10 alternatives to making your kid say sorry

Don’t force your kids to apologize, teach them how to make amends. Lisa Highfield, child counsellor and founder of Healing Hearts, a London, Ont.-based family consulting service, suggests 10 powerful alternatives to the empty apology.

10 alternatives to making your kid say sorry

Photo: iStockphoto

As parents, our instinct is often to demand our kids “say sorry” when they hurt another person or break the rules. But we should never force an apology. There are better ways to turn trouble into teachable moments.

1. Be an empathy role model To emphasize that other people’s emotions matter, treat everybody with respect in your daily life. Don’t just nod at the mail deliverer—take the time to smile and talk. If the drive-in cashier is curt, respond kindly, then later ask your kid to brainstorm why this person might have been having a bad day.

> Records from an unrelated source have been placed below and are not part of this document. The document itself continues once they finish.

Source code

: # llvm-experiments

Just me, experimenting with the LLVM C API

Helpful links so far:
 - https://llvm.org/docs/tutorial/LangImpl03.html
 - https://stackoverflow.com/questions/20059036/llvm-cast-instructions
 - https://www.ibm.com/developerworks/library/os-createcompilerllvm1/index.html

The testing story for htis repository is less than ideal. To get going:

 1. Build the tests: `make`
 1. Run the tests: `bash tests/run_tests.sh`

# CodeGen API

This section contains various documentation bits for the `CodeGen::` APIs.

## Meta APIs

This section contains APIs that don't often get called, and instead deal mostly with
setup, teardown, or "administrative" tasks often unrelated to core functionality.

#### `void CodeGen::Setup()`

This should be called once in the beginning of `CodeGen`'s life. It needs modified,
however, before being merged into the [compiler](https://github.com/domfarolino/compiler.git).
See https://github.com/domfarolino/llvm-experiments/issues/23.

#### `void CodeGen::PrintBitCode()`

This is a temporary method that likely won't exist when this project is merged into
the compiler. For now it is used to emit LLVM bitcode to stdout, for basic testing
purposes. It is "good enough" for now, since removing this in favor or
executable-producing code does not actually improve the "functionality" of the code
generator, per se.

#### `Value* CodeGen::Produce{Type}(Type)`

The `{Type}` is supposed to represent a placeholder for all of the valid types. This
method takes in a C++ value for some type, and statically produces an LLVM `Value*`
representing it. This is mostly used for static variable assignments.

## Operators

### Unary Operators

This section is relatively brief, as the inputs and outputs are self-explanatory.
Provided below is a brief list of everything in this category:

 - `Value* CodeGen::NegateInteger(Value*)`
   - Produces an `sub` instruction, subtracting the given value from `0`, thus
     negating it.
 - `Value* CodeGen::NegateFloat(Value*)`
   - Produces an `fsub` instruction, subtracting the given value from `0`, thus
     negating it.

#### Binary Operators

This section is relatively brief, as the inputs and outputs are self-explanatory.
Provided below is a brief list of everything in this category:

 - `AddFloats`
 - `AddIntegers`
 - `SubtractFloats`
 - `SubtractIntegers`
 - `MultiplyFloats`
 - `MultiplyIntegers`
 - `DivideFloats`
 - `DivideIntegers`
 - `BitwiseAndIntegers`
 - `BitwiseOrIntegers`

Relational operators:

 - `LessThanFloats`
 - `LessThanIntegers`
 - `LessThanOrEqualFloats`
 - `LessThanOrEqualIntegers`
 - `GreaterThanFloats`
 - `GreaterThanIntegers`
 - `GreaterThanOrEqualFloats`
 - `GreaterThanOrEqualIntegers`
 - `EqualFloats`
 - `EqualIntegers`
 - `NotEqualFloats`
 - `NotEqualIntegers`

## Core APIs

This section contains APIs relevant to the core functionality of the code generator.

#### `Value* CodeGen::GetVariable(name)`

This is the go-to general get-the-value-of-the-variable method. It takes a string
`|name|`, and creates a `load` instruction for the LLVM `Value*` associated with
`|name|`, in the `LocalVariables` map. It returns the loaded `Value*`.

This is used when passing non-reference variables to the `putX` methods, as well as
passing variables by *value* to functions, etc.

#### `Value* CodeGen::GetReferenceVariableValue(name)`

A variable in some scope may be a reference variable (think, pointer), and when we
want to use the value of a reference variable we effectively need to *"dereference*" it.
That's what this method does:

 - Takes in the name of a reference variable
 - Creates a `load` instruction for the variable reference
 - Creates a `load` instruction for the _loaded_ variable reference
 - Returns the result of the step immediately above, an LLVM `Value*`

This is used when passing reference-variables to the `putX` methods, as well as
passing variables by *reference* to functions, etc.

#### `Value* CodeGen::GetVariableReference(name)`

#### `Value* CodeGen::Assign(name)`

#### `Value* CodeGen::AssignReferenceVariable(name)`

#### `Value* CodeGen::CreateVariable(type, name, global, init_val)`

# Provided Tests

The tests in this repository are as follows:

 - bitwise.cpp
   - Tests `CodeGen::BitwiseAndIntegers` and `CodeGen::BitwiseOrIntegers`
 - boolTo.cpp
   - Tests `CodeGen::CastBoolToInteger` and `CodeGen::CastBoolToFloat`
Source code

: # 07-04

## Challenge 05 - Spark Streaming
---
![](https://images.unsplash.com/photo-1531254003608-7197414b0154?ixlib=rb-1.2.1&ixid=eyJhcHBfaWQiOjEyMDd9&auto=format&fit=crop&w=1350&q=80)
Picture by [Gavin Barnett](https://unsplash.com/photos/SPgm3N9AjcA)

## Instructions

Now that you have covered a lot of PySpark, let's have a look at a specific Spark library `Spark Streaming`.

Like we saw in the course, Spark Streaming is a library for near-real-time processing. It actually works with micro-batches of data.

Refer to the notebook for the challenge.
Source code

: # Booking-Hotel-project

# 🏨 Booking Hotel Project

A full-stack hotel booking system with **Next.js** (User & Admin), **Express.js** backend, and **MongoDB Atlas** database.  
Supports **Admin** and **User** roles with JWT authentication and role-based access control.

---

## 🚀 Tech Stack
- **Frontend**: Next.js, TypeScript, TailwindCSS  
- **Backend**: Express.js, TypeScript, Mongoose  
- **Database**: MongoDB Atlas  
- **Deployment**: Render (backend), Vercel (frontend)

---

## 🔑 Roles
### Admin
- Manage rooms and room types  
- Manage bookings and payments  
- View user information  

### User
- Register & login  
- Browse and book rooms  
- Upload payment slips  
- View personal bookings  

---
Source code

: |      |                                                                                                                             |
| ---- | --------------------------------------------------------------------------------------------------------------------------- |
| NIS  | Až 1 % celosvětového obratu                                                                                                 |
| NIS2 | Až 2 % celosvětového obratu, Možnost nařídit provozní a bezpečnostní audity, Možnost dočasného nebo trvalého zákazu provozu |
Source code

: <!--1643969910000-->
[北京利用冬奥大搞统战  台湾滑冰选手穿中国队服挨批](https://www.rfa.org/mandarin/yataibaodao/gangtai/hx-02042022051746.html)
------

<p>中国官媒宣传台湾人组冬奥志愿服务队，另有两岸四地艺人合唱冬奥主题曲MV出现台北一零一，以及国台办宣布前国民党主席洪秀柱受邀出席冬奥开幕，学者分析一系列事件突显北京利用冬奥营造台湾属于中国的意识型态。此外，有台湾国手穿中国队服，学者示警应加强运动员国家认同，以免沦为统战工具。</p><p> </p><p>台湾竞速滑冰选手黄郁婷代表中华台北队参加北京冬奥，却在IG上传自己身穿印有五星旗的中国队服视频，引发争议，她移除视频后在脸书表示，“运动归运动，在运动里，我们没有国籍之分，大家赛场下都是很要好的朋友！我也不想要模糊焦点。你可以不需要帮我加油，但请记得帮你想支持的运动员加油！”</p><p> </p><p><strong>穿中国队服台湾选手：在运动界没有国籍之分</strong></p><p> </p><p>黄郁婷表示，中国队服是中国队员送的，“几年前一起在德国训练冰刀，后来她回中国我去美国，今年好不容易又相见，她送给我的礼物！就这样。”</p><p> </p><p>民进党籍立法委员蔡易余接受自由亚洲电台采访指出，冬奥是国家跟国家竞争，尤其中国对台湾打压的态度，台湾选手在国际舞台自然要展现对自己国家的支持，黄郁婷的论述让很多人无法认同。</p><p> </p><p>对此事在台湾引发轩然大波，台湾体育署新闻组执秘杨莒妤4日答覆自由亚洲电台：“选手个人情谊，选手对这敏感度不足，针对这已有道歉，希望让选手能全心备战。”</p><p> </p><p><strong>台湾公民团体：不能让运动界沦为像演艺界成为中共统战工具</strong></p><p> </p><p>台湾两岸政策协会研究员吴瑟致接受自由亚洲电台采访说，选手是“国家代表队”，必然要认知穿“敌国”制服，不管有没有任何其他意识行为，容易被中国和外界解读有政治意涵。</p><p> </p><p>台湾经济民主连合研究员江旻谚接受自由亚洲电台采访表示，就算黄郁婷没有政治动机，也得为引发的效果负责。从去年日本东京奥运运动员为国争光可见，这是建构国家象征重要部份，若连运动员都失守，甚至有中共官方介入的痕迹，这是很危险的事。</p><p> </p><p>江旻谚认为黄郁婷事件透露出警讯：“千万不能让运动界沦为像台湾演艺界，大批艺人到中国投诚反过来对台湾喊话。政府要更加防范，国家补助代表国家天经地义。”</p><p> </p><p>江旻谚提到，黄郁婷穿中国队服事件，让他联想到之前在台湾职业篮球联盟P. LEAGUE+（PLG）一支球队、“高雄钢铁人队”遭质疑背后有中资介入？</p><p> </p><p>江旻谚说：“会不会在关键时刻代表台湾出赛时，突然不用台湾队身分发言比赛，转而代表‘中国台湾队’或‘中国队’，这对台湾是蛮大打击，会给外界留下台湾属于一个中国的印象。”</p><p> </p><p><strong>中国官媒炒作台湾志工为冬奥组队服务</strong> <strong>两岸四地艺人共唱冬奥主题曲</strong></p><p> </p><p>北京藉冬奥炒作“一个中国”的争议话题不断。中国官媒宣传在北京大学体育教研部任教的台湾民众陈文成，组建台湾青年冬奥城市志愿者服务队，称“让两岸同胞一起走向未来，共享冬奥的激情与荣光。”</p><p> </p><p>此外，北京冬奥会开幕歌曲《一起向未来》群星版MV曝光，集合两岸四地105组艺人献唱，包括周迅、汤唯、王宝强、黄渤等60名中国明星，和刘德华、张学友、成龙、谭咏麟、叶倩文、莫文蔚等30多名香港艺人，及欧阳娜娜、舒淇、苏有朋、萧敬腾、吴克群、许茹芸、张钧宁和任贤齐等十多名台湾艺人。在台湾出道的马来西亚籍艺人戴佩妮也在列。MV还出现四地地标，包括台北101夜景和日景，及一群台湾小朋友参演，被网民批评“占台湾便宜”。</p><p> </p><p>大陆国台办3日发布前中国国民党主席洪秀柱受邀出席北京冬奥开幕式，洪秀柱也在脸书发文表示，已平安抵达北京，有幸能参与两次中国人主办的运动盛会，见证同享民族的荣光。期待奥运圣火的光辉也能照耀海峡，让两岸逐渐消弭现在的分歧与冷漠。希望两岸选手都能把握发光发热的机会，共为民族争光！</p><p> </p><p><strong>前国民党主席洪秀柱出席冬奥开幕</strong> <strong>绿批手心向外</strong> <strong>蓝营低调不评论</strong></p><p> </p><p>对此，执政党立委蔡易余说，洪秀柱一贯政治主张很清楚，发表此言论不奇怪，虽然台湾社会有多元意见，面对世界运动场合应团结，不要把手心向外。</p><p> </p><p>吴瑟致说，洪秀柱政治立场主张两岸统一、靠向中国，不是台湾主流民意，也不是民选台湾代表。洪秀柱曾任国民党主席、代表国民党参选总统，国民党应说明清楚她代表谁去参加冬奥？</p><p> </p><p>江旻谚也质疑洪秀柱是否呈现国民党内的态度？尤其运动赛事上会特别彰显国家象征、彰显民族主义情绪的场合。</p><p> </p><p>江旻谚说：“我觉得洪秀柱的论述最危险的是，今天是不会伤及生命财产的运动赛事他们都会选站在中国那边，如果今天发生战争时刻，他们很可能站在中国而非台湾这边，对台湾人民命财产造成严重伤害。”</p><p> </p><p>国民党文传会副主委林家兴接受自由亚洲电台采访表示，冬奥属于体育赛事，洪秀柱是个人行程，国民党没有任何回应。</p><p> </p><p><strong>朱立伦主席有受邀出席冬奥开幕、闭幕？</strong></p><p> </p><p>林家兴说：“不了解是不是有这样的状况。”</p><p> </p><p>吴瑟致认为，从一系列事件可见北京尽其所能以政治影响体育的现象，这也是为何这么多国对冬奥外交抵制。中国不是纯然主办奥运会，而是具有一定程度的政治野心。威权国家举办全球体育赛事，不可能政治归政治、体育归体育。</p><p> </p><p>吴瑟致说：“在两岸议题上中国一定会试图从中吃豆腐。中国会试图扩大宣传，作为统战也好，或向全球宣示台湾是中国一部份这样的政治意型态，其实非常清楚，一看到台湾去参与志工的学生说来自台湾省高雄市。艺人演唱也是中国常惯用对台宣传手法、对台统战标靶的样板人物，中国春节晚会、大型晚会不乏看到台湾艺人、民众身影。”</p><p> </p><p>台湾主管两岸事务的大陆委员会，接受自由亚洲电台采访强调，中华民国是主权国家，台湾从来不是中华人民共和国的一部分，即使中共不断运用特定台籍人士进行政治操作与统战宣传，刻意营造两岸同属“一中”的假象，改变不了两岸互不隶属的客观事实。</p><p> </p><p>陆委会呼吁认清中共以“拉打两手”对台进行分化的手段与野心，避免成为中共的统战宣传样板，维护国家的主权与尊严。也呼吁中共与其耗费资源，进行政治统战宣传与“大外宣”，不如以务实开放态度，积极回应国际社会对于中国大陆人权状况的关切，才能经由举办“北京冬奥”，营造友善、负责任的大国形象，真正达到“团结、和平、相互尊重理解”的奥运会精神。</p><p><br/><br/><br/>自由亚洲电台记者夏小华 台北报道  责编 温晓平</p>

2. Teach your kid how to give a meaningful apology If your kid clearly regrets what they did, teach them this three-step approach: 1. Look the other person in the eye. 2. Say specifically what you are sorry for. 3. Say what you’ll do differently next time.

3. Fight nice How parents and other grown-up loved ones duke it out will set the tone for how your kid handles conflicts. Your kid definitely notices raised voices and angry faces; make sure they see the part where you make up.

4. Break it down Kids with developmental delays or cognitive impairments may need extra help understanding why what they said or did was hurtful. Use simple language to help them identify the causes and effects of their actions.

5. Make a wrong right Have your kid come up with a way to atone for a wrongdoing. Natural consequences are best. For example, if your child broke a sibling’s toy, how about they offer a toy of their own that the other kid would really love?

6. Observe others Talk with your kid about how other people in their life, such as friends or classmates, handled a conflict. Did the kid who did something hurtful seem truly sorry? What emotions was the victim showing? How did the two resolve their differences?

7. Have your kid retrace their footsteps Help your child gain insight into their own thoughts and actions and what escalated the situation by asking questions in a non-judgmental tone: Why do you think you did that? I wonder how the other kid is feeling now? Has anyone ever made you feel that way?


8. Write it down Older kids often do better expressing remorse in a letter or email. They have time to reflect and carefully choose their words and their offer of atonement.

9. Take ownership When you, the parent, regret your behaviour, own up and model how to make amends.

10. Give the victim a voice Kids better understand the impact of their actions if they hear how the other kid felt when they were hurt. Talk about the incident with both children individually first, so they can better articulate their take on what happened together.